Change "chart" to "graph" in the records from the line holding "05:32, 03:14, 05:59" through the end of the records, inclusive, and leave everything else unchanged. Omit the pictures from your answer.

--- Entries shown ---
______________________________

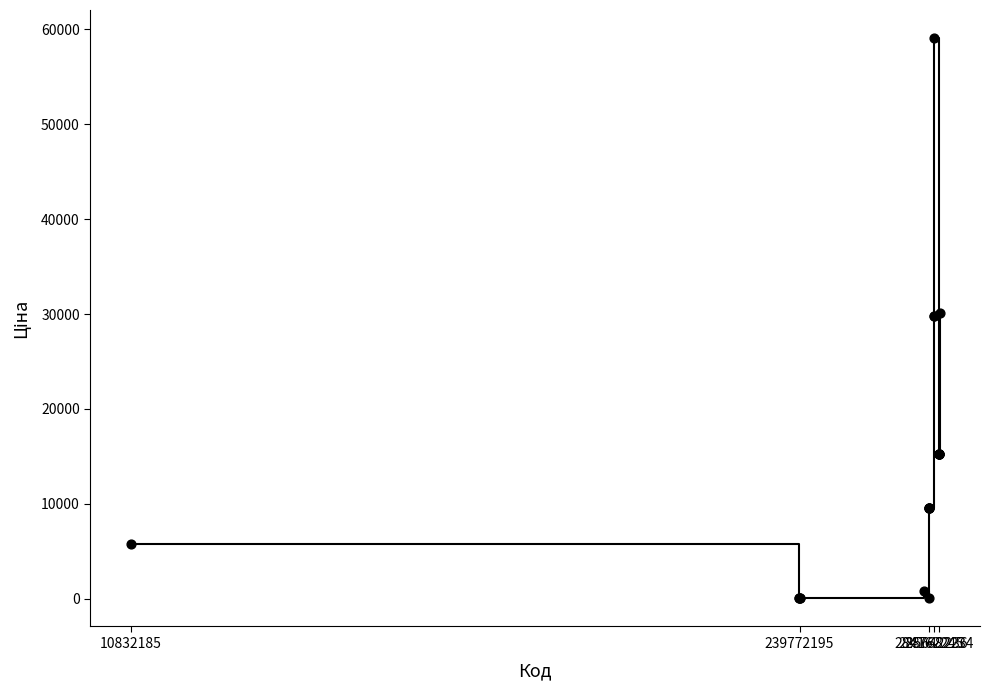

What is the greatest value displayed?

59075.7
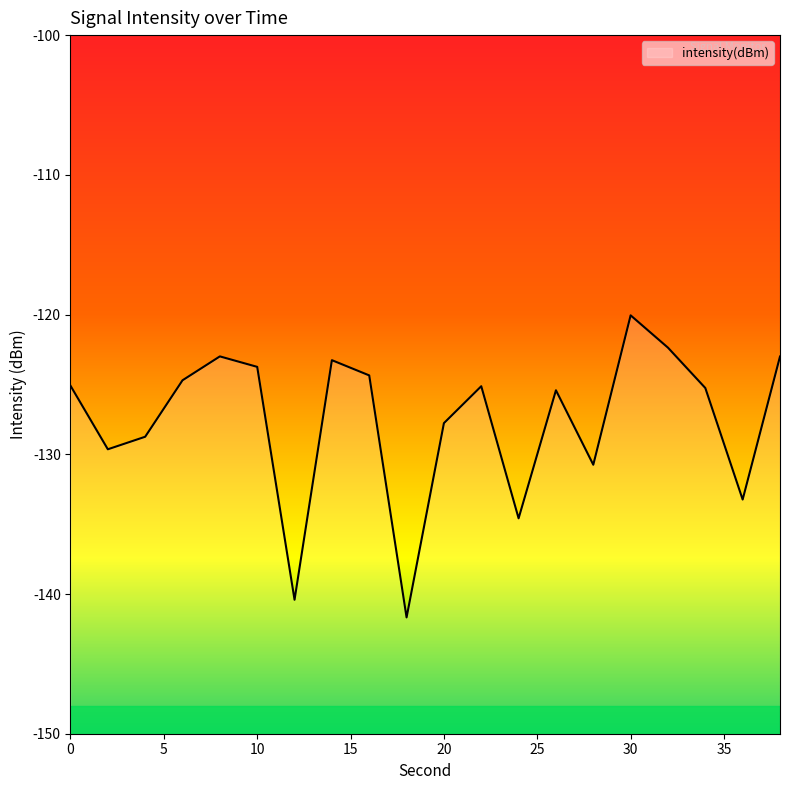

How many lines are shown in the chart?

1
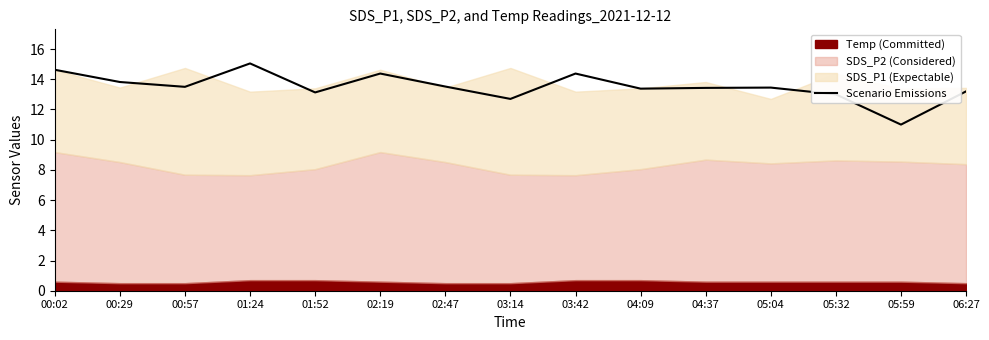

List the labels in order of value, largest first.

01:24, 00:02, 02:19, 03:42, 00:29, 02:47, 00:57, 05:04, 04:37, 04:09, 06:27, 01:52, 05:32, 03:14, 05:59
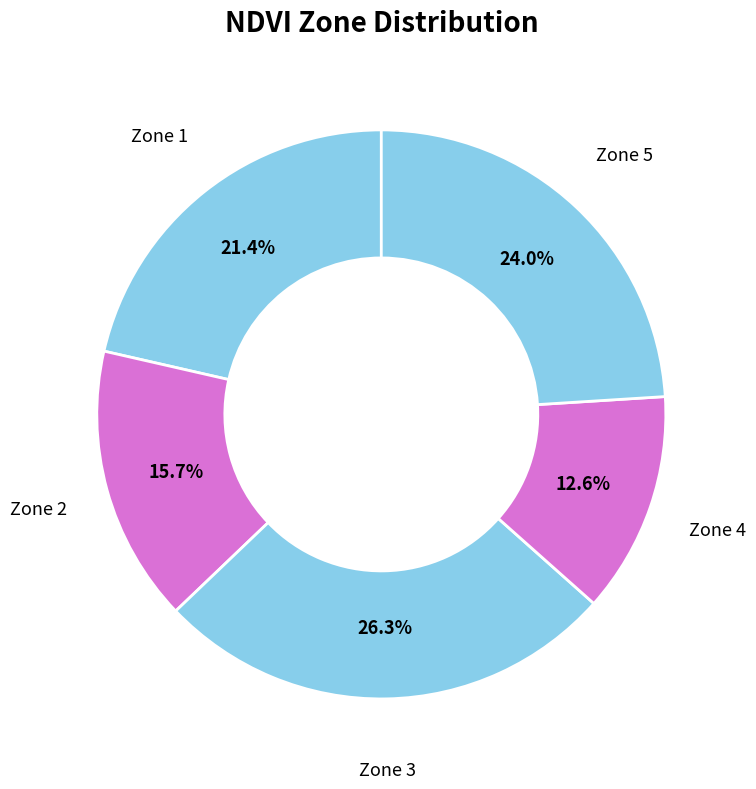

How many slices are in this pie chart?

5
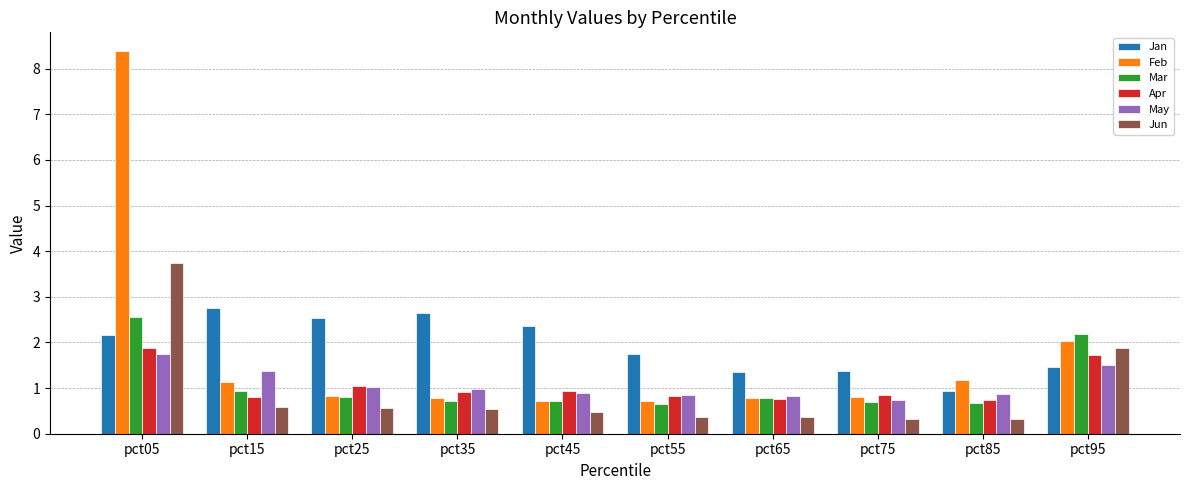

What is the difference between the second highest and minimum values in the Jan series?

1.7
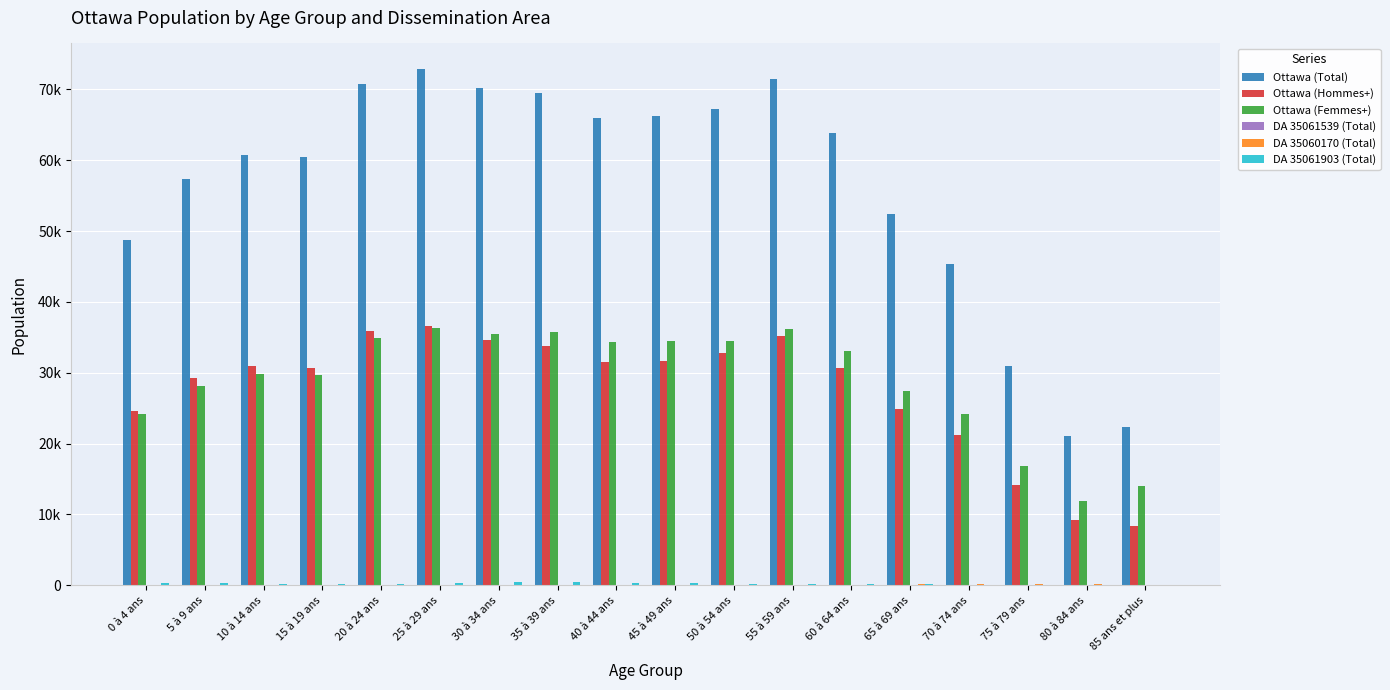

Count the number of categories in the chart.

18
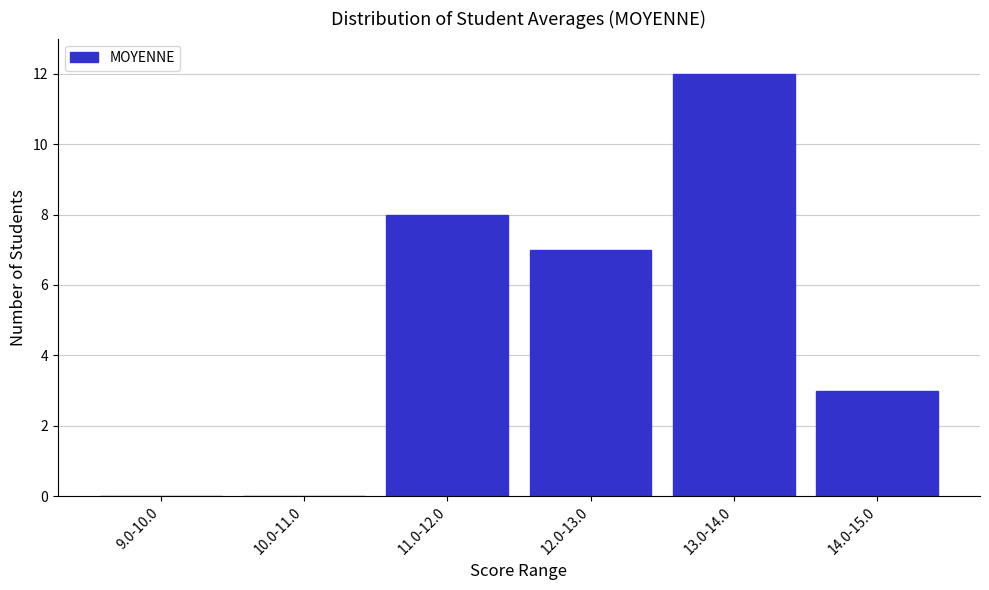

Reading left to right, extract all data points from this chart.

9.0-10.0=0	10.0-11.0=0	11.0-12.0=8	12.0-13.0=7	13.0-14.0=12	14.0-15.0=3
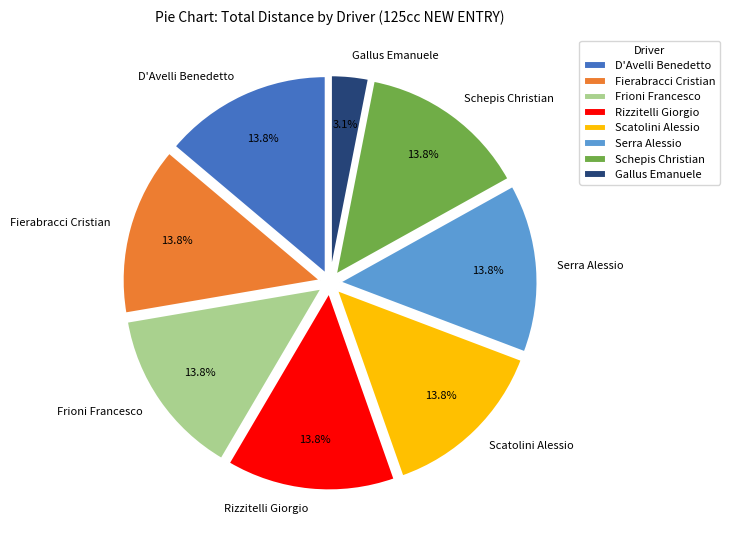

To the nearest percent, what percentage of the pie is D'Avelli Benedetto?

14%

______________________________

--- Solution to this exercise ---
01:24, 00:02, 02:19, 03:42, 00:29, 02:47, 00:57, 05:04, 04:37, 04:09, 06:27, 01:52, 05:32, 03:14, 05:59

How many slices are in this pie graph?

5

What is the difference between the second highest and minimum values in the Jan series?

1.7

Count the number of categories in the graph.

18

Reading left to right, extract all data points from this graph.

9.0-10.0=0	10.0-11.0=0	11.0-12.0=8	12.0-13.0=7	13.0-14.0=12	14.0-15.0=3

To the nearest percent, what percentage of the pie is D'Avelli Benedetto?

14%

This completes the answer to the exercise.